Why _would_ you expect anything different to happen at a massive company?
It's not like the team who write the drivers are likely to know of the team working on optimizing compilers, profilers, or anything at all really.
My experience has been that especially in companies working in diverse disciplines across disparate codebases, very little is shared. A team of 8 in a tiny company is just as likely to make the same mistakes as the team of 8 in a bigger company. At large companies with more unified codebases and disciplines, maybe one person or team has added some process which helps identify egregious performance issues at some point in the past. But such shared process or tooling would be really hard at a company like Intel where one team makes open-source Linux drivers while another makes highly specialized RTL design software, for example.
>Why _would_ you expect anything different to happen at a massive company?
Because a massive company has enough money around to put the processes in place and hire skilled people to do both deep[0] testing and system[1] testing.
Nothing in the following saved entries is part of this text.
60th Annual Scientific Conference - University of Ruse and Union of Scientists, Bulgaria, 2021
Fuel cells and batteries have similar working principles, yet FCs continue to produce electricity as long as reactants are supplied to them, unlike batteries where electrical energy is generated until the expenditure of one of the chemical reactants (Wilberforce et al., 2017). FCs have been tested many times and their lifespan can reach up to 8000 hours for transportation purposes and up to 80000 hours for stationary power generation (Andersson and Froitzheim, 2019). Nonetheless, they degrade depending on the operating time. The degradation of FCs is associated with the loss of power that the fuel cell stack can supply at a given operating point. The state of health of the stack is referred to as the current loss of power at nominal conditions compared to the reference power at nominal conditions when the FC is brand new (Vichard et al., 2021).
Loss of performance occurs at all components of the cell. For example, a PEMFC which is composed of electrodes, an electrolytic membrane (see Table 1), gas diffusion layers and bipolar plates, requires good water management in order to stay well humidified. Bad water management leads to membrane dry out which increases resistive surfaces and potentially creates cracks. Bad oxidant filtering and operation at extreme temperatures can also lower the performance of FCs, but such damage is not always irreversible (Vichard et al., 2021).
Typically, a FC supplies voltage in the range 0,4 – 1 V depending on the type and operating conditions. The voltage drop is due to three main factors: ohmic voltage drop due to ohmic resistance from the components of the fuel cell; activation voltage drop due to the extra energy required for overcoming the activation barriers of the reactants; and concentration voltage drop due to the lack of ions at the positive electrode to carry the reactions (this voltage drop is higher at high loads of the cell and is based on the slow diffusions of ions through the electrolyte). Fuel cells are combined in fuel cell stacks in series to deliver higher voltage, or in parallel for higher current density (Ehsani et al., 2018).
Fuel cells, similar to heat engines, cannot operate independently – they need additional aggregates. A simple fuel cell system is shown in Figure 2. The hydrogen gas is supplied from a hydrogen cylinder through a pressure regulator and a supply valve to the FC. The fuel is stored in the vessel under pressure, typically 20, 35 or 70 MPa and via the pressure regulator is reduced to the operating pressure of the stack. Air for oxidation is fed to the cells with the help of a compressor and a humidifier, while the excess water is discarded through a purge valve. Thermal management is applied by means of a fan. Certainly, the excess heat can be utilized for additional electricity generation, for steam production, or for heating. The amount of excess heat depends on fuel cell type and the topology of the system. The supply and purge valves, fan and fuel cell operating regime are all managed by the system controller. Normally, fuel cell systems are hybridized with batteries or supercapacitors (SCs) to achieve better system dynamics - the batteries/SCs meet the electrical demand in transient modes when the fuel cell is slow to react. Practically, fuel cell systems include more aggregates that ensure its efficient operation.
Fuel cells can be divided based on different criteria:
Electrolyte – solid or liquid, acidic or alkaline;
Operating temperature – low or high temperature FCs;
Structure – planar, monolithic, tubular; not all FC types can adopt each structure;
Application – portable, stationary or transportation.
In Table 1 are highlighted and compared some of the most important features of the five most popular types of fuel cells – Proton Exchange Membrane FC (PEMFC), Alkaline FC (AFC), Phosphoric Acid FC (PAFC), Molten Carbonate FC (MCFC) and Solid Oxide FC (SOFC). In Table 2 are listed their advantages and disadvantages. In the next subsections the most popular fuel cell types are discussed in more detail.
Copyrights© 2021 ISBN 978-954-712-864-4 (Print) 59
[1] The definition of "system testing" I'm using: "Testing to assess the value of the system to people who matter." Those include stakeholders, application developers, end users, etc.
Maybe they did profile it and this fix is the result. Or maybe Vulkan raytracing on Linux for an unreleased GPU is lower priority and they just recently got around to noticing it.
Massive companies are more prone to silly errors like this.
Source: I work for a similar massive company. You would not believe the amount of issues similar to this. This one is gettin attention because it happened in open source code.
Does the company have people whose job description includes looking for deeper problems such as this one?
I don't know what your position or political standing in the company is, but I assume that with the tech job market the way it is, if you still work there you care about the company to some degree. So perhaps bringing this issue up with (more) senior management is the way to go.
And if they say there is no budget, or that it would take a bureaucratic nightmare to make space for it in the budget, ask them what the budget is for dealing with PR disasters such as this one.
That's really ignorant given that Intel has thousands of software engineers supporting hundreds of opensource projects you use daily. Including Linux where Intel has consistently a top ten contributor for years.
This mistake could easily have been in other vendors Linux GPU drivers, they in the end don't have nearly the same priority (and in turn resources) as the Windows GPU drivers. And it's a very easy mistake to find. And I don't know if anyone even cared about ray tracing with Intel integrated graphics on Linux desktops (and in turn no one profiled it deeply). I mean ray tracing is generally something you will do much less likely on a integrated GPU. And it's a really easy mistake to make.
And sure I'm pretty sure their software department(s?) have a lot of potential for improvement, I mean they probably have been hampered by the same internal structures which lead to Intel faceplanting somewhat hard recently.
Even so, the very first thing anybody learns about GPU programming is to use the VRAM on the card whenever possible, and to minimize transfers back and forth between VRAM and main memory. This is a super basic mistake that should have been caught by some kind of test suite, at least.
Intel's high-level software teams are okay, and their hardware teams are great, but their firmware teams are a bit of a garbage fire. I assume that nobody really wants to work on firmware, and the organization does not encourage it.
I'm not sure it seems like something you'd easily find through profiling? The change was changing a memory allocation to use GPU memory rather than system memory. Allocating system memory probably isn't noticeably slower than allocating GPU memory, so the line that's at fault wouldn't show up when profiling. Instead, memory access in GPU-side raytracing code is just a bit slower when accessing the allocated memory.
So you would have to profile GPU-side code, which is probably really hard; and you'd have to find slow memory accesses, not slow code or slow algorithms, which is even harder. And those memory accesses may be spread out, so that each instruction which uses the slow memory won't stand out; the effect may only be noticeable in aggregate.
People working at big companies are ALWAYS worried about releasing lots of code that they need to fulfill some monthly or quarterly goals. These ideas that they have time to profile, improve, or check results are inconsistent with reality. When you see real code produced at big companies, it is barely good enough to satisfy the requirements, forget about any sense of high quality.
Not just Intel but programmers in general have got to demand better tools and use the tools they have. This is an obvious problem if you can see it. It needs to be on every programmers checklist to profile.
That could be a GPU memory leak in an application, no? When an application allocates GPU memory, that's taken from main system memory on integrated chops, and the Intel driver would be responsible for that.